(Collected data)
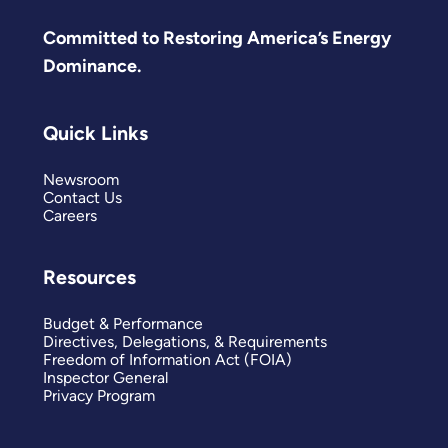
Committed to Restoring America’s Energy
Dominance.
Quick Links
Newsroom
Contact Us
Careers
Resources
Budget & Performance
Directives, Delegations, & Requirements
Freedom of Information Act (FOIA)
Inspector General
Privacy Program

Work order
Output the lines above in full and exactly as given, omitting any pictures.

Written response
Committed to Restoring America’s Energy
Dominance.
Quick Links
Newsroom
Contact Us
Careers
Resources
Budget & Performance
Directives, Delegations, & Requirements
Freedom of Information Act (FOIA)
Inspector General
Privacy Program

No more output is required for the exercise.